__Dataset__:
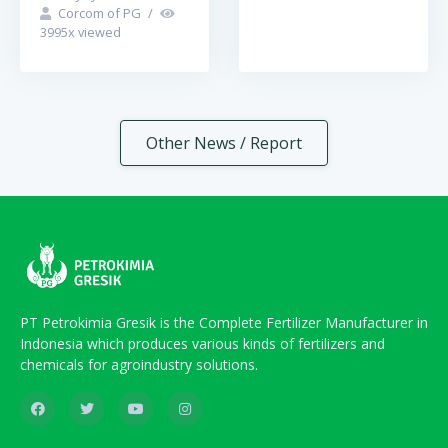
Corcom of PG
/
3995
x viewed
Other News / Report
PT Petrokimia Gresik is the Complete Fertilizer Manufacturer in
Indonesia which produces various kinds of fertilizers and
chemicals for agroindustry solutions.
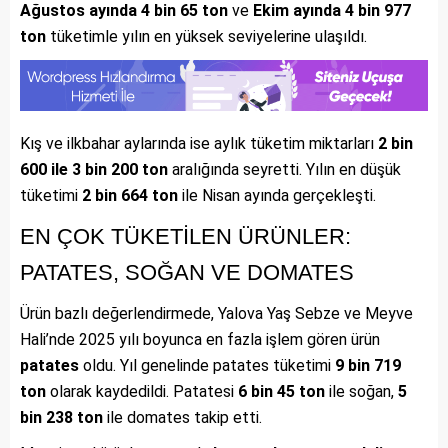
Ağustos ayında 4 bin 65 ton
ve
Ekim ayında 4 bin 977
ton
tüketimle yılın en yüksek seviyelerine ulaşıldı.
Kış ve ilkbahar aylarında ise aylık tüketim miktarları
2 bin
600 ile 3 bin 200 ton
aralığında seyretti. Yılın en düşük
tüketimi
2 bin 664 ton
ile Nisan ayında gerçekleşti.
EN ÇOK TÜKETİLEN ÜRÜNLER:
PATATES, SOĞAN VE DOMATES
Ürün bazlı değerlendirmede, Yalova Yaş Sebze ve Meyve
Hali’nde 2025 yılı boyunca en fazla işlem gören ürün
patates
oldu. Yıl genelinde patates tüketimi
9 bin 719
ton
olarak kaydedildi. Patatesi
6 bin 45 ton
ile soğan,
5
bin 238 ton
ile domates takip etti.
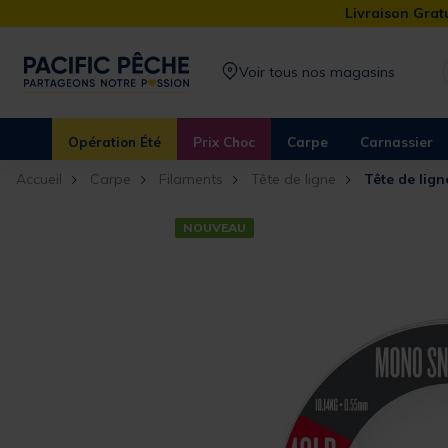
Livraison Gratu
Voir tous nos magasins
Opération Été
Prix Choc
Carpe
Carnassier
Accueil
Carpe
Filaments
Tête de ligne
Tête de lig
NOUVEAU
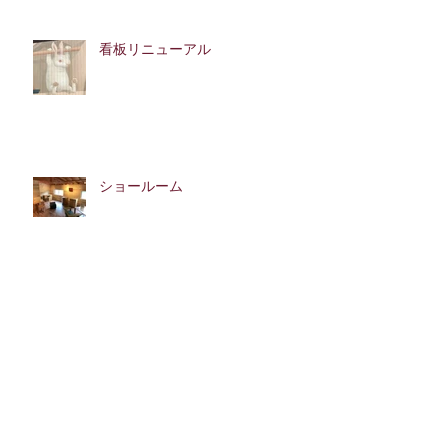
看板リニューアル
ショールーム
木のまないた。
聖火を運ぶ船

__Problem to solve__: Recast the text lines from all of the data above as a JSON list of strings, with one string per line and blank lines omitted. Leave the pictures out of the answer.

__Solution to this exercise__:
[
  "Corcom of PG",
  "/",
  "3995",
  "x viewed",
  "Other News / Report",
  "PT Petrokimia Gresik is the Complete Fertilizer Manufacturer in",
  "Indonesia which produces various kinds of fertilizers and",
  "chemicals for agroindustry solutions.",
  "Ağustos ayında 4 bin 65 ton",
  "ve",
  "Ekim ayında 4 bin 977",
  "ton",
  "tüketimle yılın en yüksek seviyelerine ulaşıldı.",
  "Kış ve ilkbahar aylarında ise aylık tüketim miktarları",
  "2 bin",
  "600 ile 3 bin 200 ton",
  "aralığında seyretti. Yılın en düşük",
  "tüketimi",
  "2 bin 664 ton",
  "ile Nisan ayında gerçekleşti.",
  "EN ÇOK TÜKETİLEN ÜRÜNLER:",
  "PATATES, SOĞAN VE DOMATES",
  "Ürün bazlı değerlendirmede, Yalova Yaş Sebze ve Meyve",
  "Hali’nde 2025 yılı boyunca en fazla işlem gören ürün",
  "patates",
  "oldu. Yıl genelinde patates tüketimi",
  "9 bin 719",
  "ton",
  "olarak kaydedildi. Patatesi",
  "6 bin 45 ton",
  "ile soğan,",
  "5",
  "bin 238 ton",
  "ile domates takip etti.",
  "Livraison Gratu",
  "Voir tous nos magasins",
  "Opération Été",
  "Prix Choc",
  "Carpe",
  "Carnassier",
  "Accueil",
  "Carpe",
  "Filaments",
  "Tête de ligne",
  "Tête de lig",
  "NOUVEAU",
  "看板リニューアル",
  "ショールーム",
  "木のまないた。",
  "聖火を運ぶ船"
]